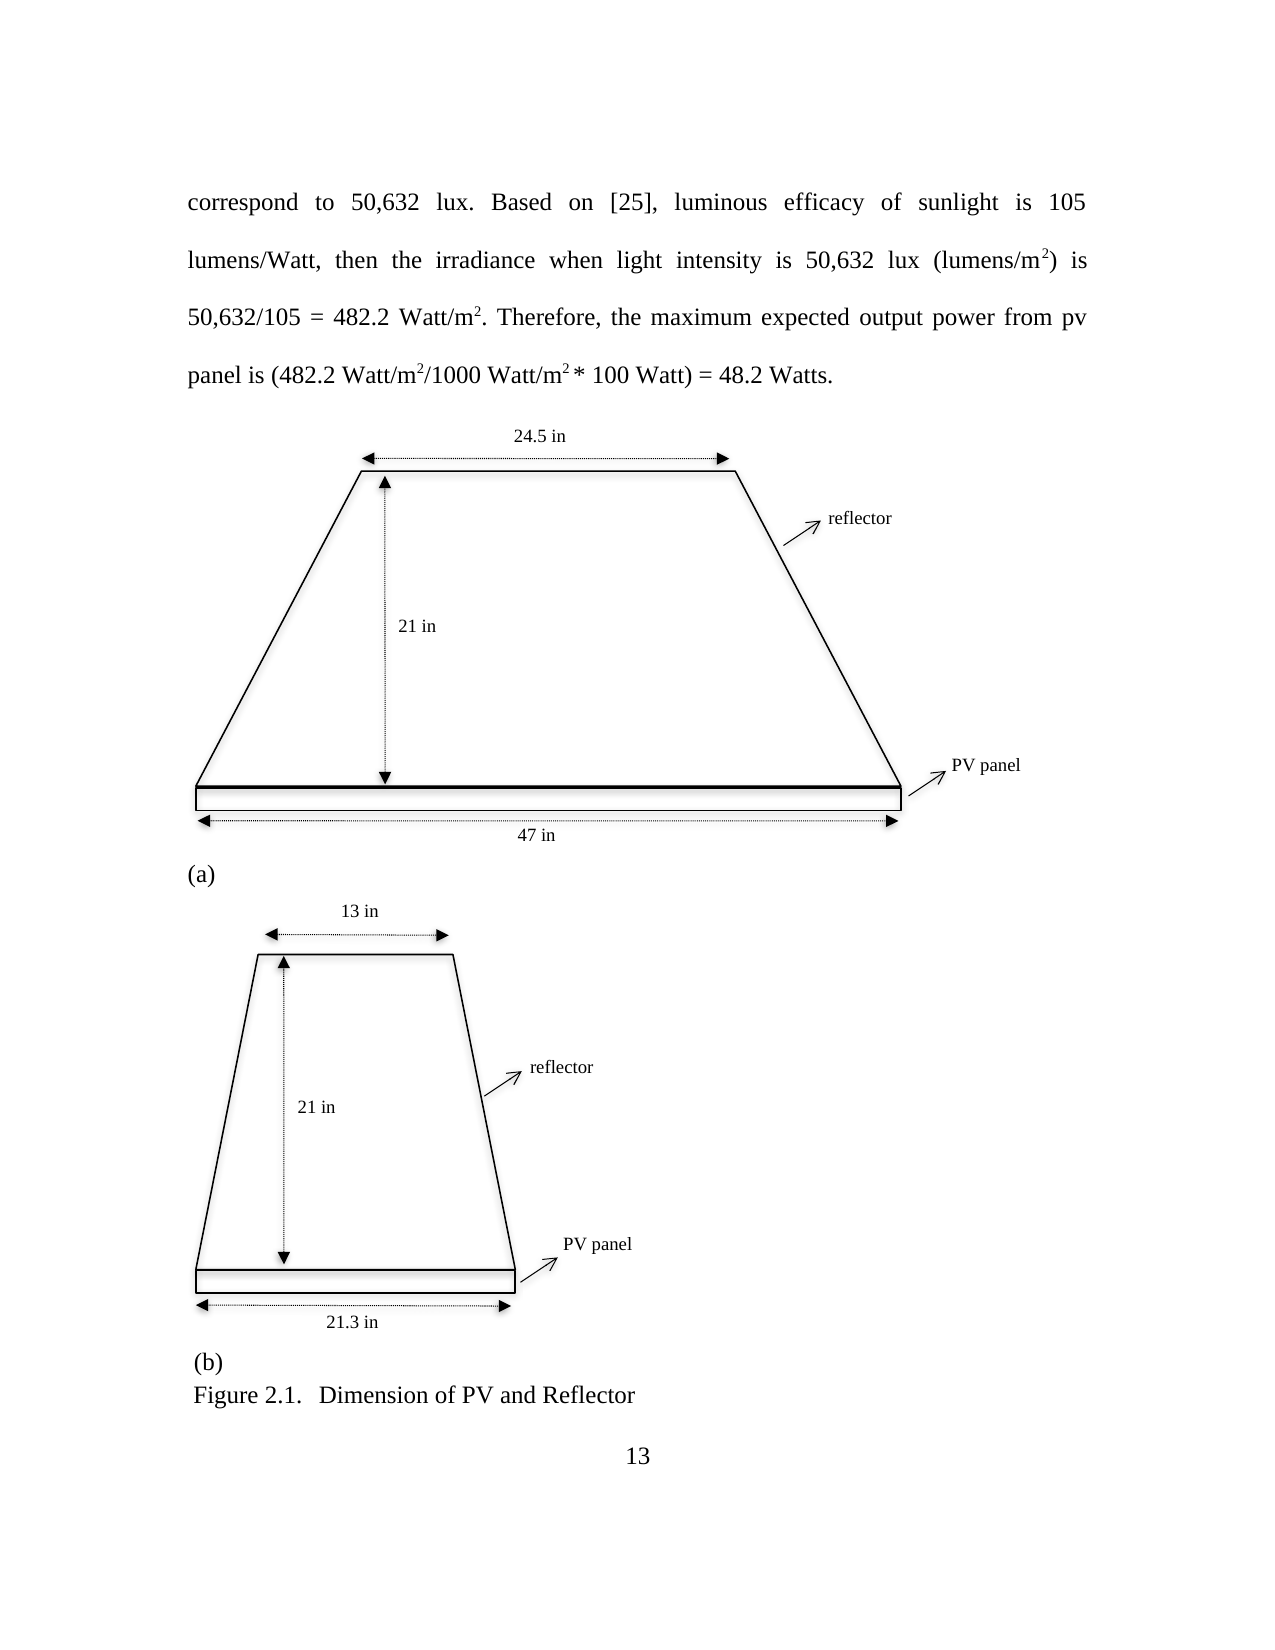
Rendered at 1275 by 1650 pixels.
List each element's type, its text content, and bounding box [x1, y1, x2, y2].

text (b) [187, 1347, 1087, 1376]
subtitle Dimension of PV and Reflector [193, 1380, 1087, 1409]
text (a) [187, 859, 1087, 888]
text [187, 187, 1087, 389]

= = = =

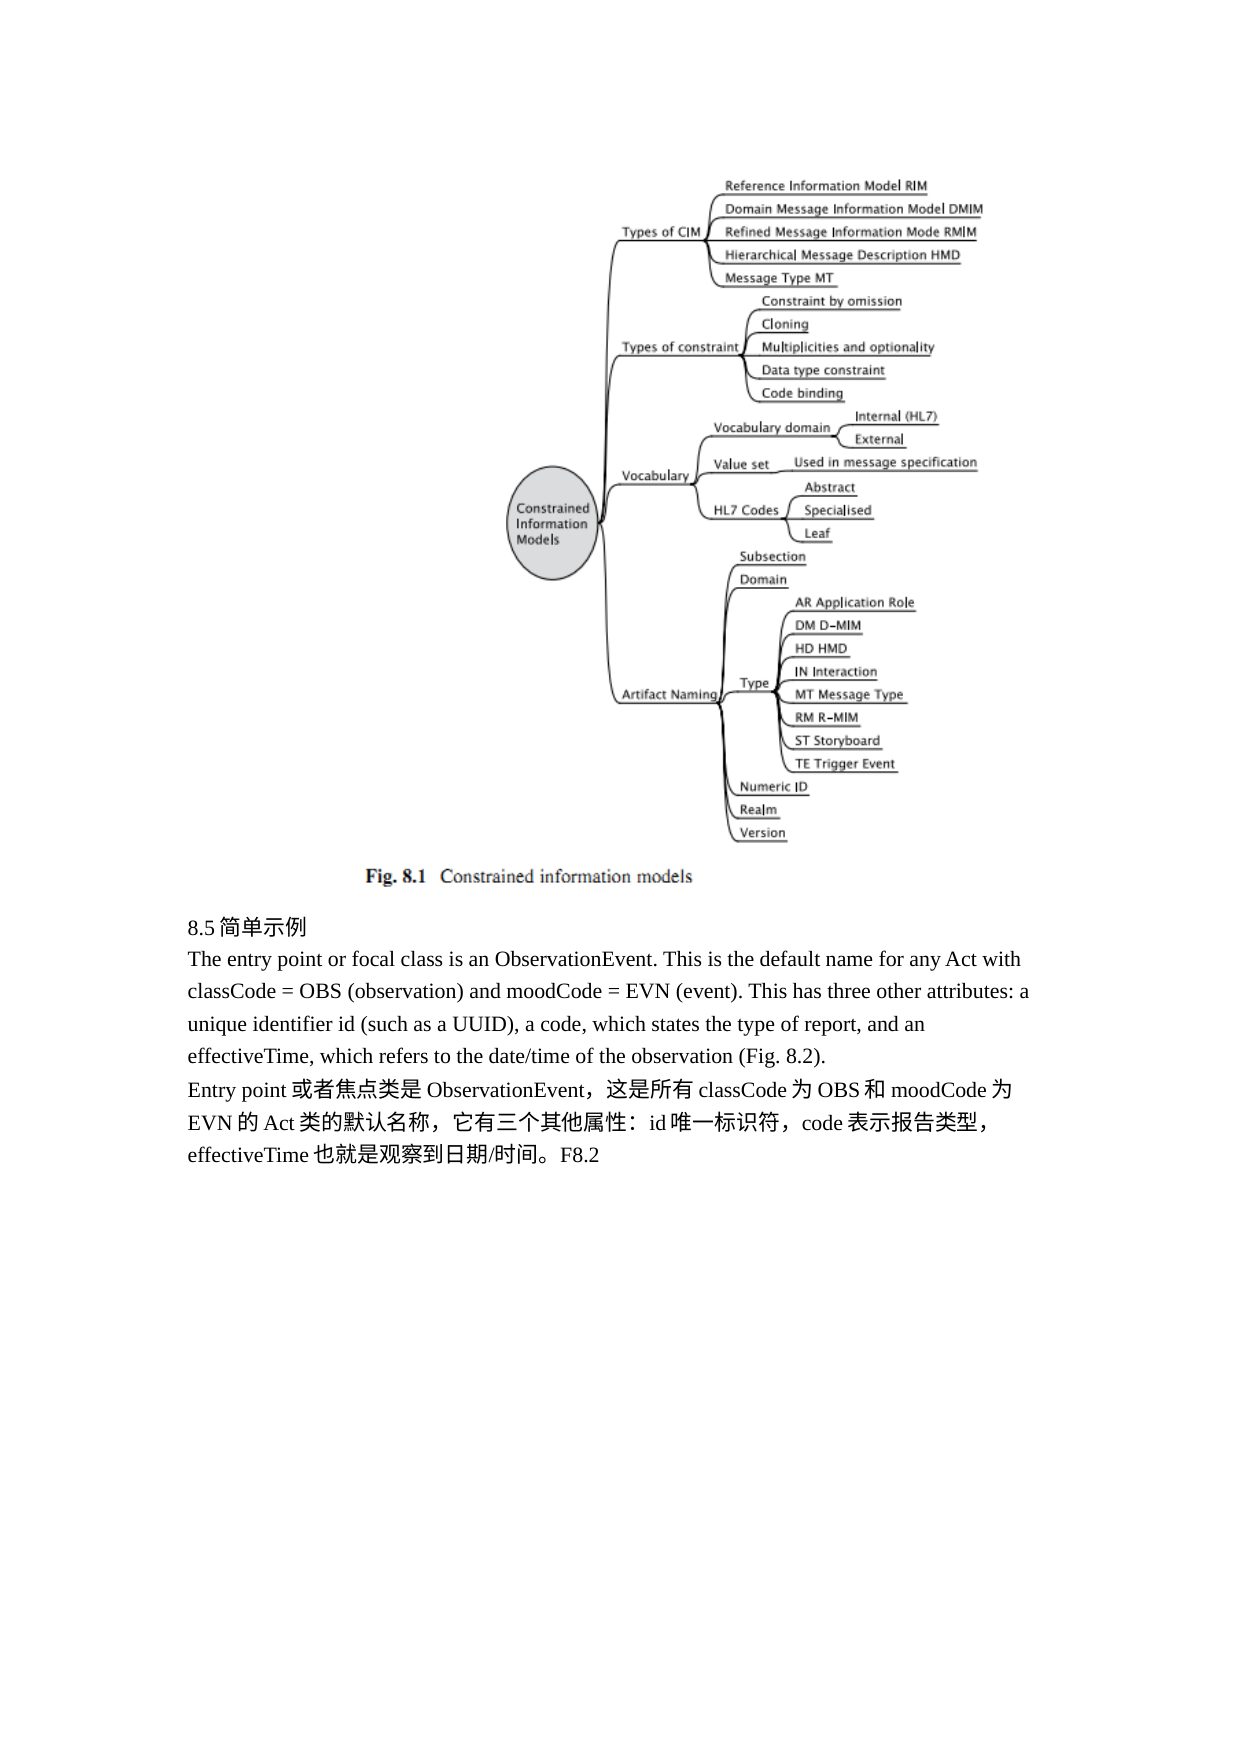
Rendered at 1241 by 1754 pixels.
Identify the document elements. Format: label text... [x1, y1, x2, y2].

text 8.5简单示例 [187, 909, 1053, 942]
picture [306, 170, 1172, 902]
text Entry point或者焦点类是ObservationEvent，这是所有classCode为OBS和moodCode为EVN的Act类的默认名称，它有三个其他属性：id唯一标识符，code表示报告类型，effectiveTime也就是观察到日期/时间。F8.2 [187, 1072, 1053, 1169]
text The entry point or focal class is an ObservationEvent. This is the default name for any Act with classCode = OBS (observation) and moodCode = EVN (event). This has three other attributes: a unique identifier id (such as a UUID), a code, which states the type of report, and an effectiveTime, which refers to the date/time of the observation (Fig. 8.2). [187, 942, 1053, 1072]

= = = =

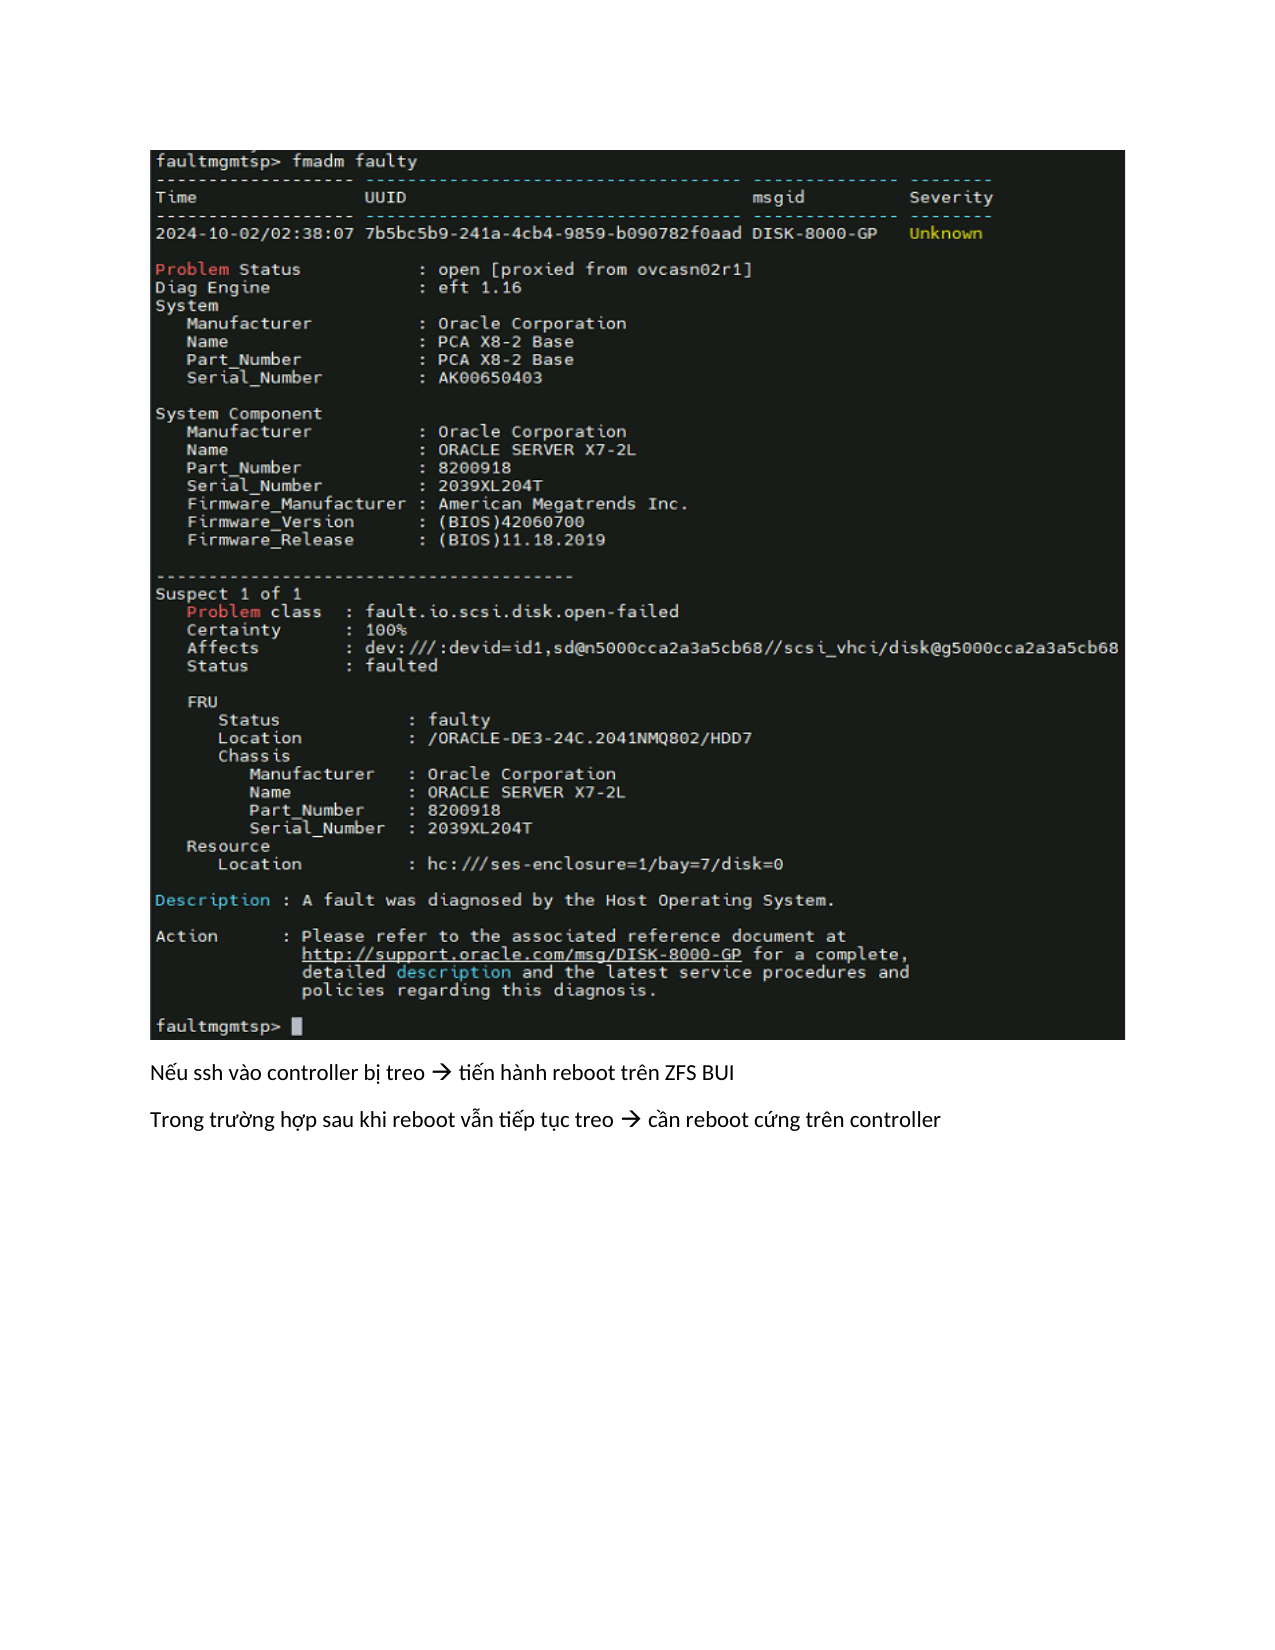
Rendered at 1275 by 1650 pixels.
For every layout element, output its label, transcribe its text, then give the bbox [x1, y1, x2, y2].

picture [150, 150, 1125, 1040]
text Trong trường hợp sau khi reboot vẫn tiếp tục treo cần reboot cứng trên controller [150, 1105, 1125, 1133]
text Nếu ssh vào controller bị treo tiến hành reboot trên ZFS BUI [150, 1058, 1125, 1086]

= = = =

Could you return exactly the stretch of the data above that starts at the line with "List each element's" and ends at the line with "text [187, 187, 1087, 389]", both lines included?

* OUTPUT
List each element's type, its text content, and bounding box [x1, y1, x2, y2].

text (b) [187, 1347, 1087, 1376]
subtitle Dimension of PV and Reflector [193, 1380, 1087, 1409]
text (a) [187, 859, 1087, 888]
text [187, 187, 1087, 389]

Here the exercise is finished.